02 December 2024

Peter Tomkins
Thresholds, benchmarks and metric ranges

The longer you spend in education – and I am just shy of forty years as a teacher, headteacher, consultant and director of TSO Education – the more you realise how hotly contested is language.
I remember, as a Vice Principal and Headteacher, the lengthy conversations we had about data collection: are we entering current grades, predicted grades or forecast grades. They all mean something intrinsically different.
In the world of integrated curriculum and financial planning we have similar debates. For instance, are we using thresholds or benchmarks. The major difference here is whether we are measuring ourselves against other schools or against ranges which have been identified as ‘ideals’. To clarify:
• Benchmark ranges compare the school against other similar schools and show how far away it is from the mean.

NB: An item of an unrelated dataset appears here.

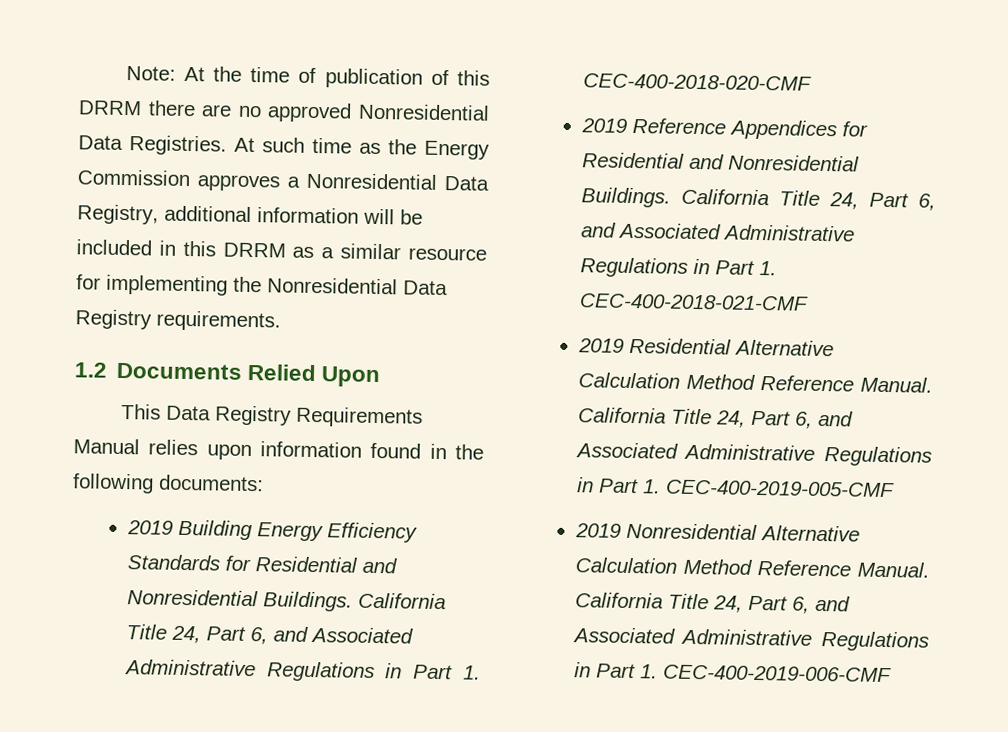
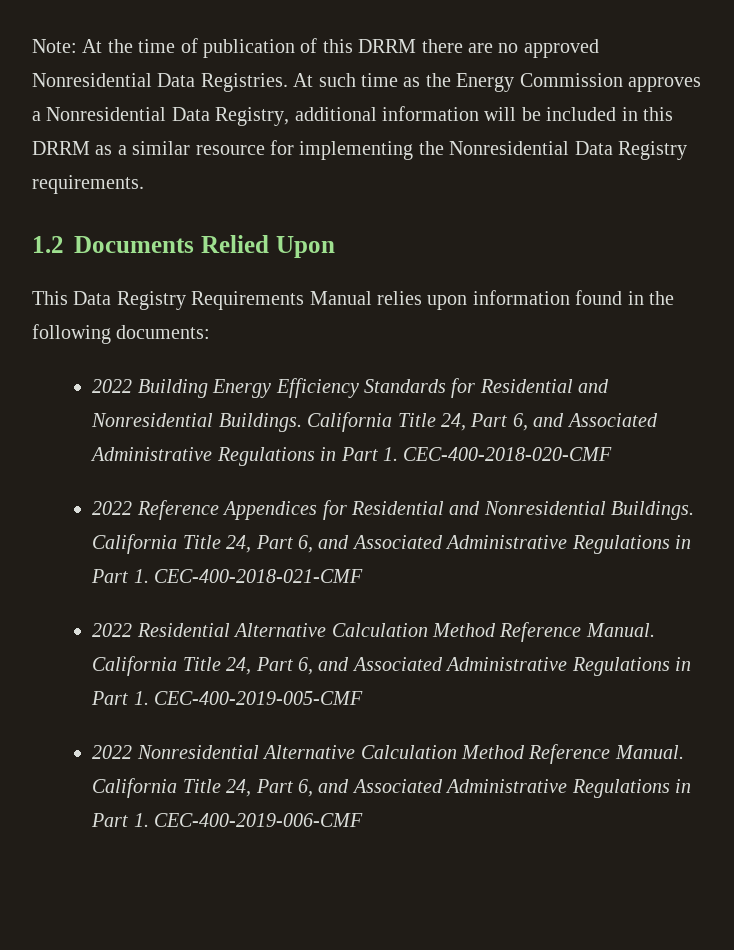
[126,520,173,535] 2019 -> [92,379,133,393] 2022
[580,118,627,133] 2019 -> [92,501,133,515] 2022
[577,338,624,353] 2019 -> [92,623,133,637] 2022
[574,523,621,538] 2019 -> [92,745,133,759] 2022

• Thresholds indicate the ranges that have been identified as the ideal range for each benchmark.
The challenges of developing a threshold range are numerous:
• What procedure do you use for determining the threshold range? Does it start with a benchmark? Then what?
• The threshold needs to be determined by an expert, or a team of experts. Those experts, however, are not going to be an expert in the specific school or schools you wish to complete the ICFP analysis on.
• There are a lot of reasons why you may want to be outside the threshold ranges. These may be either because of the school’s specific context or around the individual approach in the school.
At ICFP.school we take a third approach which we call metric ranges. In our tool you are able to tailor the comparative schools by the following filters:
• Age range – for instance sixth forms, middle schools, infant schools and junior schools.
• FSM%
• Pupil numbers
• Pupils with SEND
• Pupils with EHCPs
• EAL pupils
• Ofsted outcomes
• Pupil progress
This means you can compare yourself with other schools that are genuinely similar.
Our ranges are based on the difference from the mean and so shift according to context. This means we aren’t defining a particular approach, but rather allowing schools to make informed decisions.
There are no correct ranges. But knowing where you fit in against other schools allows you to make data driven, strategic decisions about becoming the school you want to be and the school your pupils deserve.